Model initialization is handled by Net::Init(). The initialization mainly does two things: scaffolding the overall DAG by creating the blobs and layers (for C++ geeks: the network will retain ownership of the blobs and layers during its lifetime), and calls the layers’ SetUp() function. It also does a set of other bookkeeping things, such as validating the correctness of the overall network architecture. Also, during initialization the Net explains its initialization by logging to INFO as it goes:

I0902 22:52:17.931977 2079114000 net.cpp:39] Initializing net from parameters:
name: "LogReg"
[...model prototxt printout...]
# construct the network layer-by-layer
I0902 22:52:17.932152 2079114000 net.cpp:67] Creating Layer mnist
I0902 22:52:17.932165 2079114000 net.cpp:356] mnist -> data
I0902 22:52:17.932188 2079114000 net.cpp:356] mnist -> label
I0902 22:52:17.932200 2079114000 net.cpp:96] Setting up mnist
I0902 22:52:17.935807 2079114000 data_layer.cpp:135] Opening leveldb input_leveldb
I0902 22:52:17.937155 2079114000 data_layer.cpp:195] output data size: 64,1,28,28
I0902 22:52:17.938570 2079114000 net.cpp:103] Top shape: 64 1 28 28 (50176)
I0902 22:52:17.938593 2079114000 net.cpp:103] Top shape: 64 (64)
I0902 22:52:17.938611 2079114000 net.cpp:67] Creating Layer ip
I0902 22:52:17.938617 2079114000 net.cpp:394] ip <- data
I0902 22:52:17.939177 2079114000 net.cpp:356] ip -> ip
I0902 22:52:17.939196 2079114000 net.cpp:96] Setting up ip
I0902 22:52:17.940289 2079114000 net.cpp:103] Top shape: 64 2 (128)
I0902 22:52:17.941270 2079114000 net.cpp:67] Creating Layer loss
I0902 22:52:17.941305 2079114000 net.cpp:394] loss <- ip
I0902 22:52:17.941314 2079114000 net.cpp:394] loss <- label
I0902 22:52:17.941323 2079114000 net.cpp:356] loss -> loss
# set up the loss and configure the backward pass
I0902 22:52:17.941328 2079114000 net.cpp:96] Setting up loss
I0902 22:52:17.941328 2079114000 net.cpp:103] Top shape: (1)
I0902 22:52:17.941329 2079114000 net.cpp:109]     with loss weight 1
I0902 22:52:17.941779 2079114000 net.cpp:170] loss needs backward computation.
I0902 22:52:17.941787 2079114000 net.cpp:170] ip needs backward computation.
I0902 22:52:17.941794 2079114000 net.cpp:172] mnist does not need backward computation.
# determine outputs
I0902 22:52:17.941800 2079114000 net.cpp:208] This network produces output loss
# finish initialization and report memory usage
I0902 22:52:17.941810 2079114000 net.cpp:467] Collecting Learning Rate and Weight Decay.
I0902 22:52:17.941818 2079114000 net.cpp:219] Network initialization done.
I0902 22:52:17.941824 2079114000 net.cpp:220] Memory required for data: 201476

Note that the construction of the network is device agnostic - recall our earlier explanation that blobs and layers hide implementation details from the model definition. After construction, the network is run on either CPU or GPU by setting a single switch defined in Caffe::mode() and set by Caffe::set_mode(). Layers come with corresponding CPU and GPU routines that produce identical results (up to numerical errors, and with tests to guard it). The CPU / GPU switch is seamless and independent of the model definition. For research and deployment alike it is best to divide model and implementation.

Model format

The models are defined in plaintext protocol buffer schema (prototxt) while the learned models are serialized as binary protocol buffer (binaryproto) .caffemodel files.
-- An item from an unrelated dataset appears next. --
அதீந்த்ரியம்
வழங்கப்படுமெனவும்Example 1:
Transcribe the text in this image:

The model format is defined by the protobuf schema in caffe.proto. The source file is mostly self-explanatory so one is encouraged to check it out.
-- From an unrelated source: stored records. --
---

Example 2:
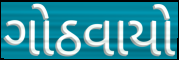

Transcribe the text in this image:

ગોઠવાયો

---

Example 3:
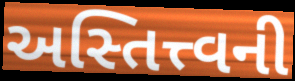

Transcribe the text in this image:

અસ્તિત્ત્વની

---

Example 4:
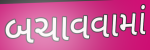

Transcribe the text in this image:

બચાવવામાં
Caffe speaks Google Protocol Buffer for the following strengths: minimal-size binary strings when serialized, efficient serialization, a human-readable text format compatible with the binary version, and efficient interface implementations in multiple languages, most notably C++ and Python. This all contributes to the flexibility and extensibility of modeling in Caffe.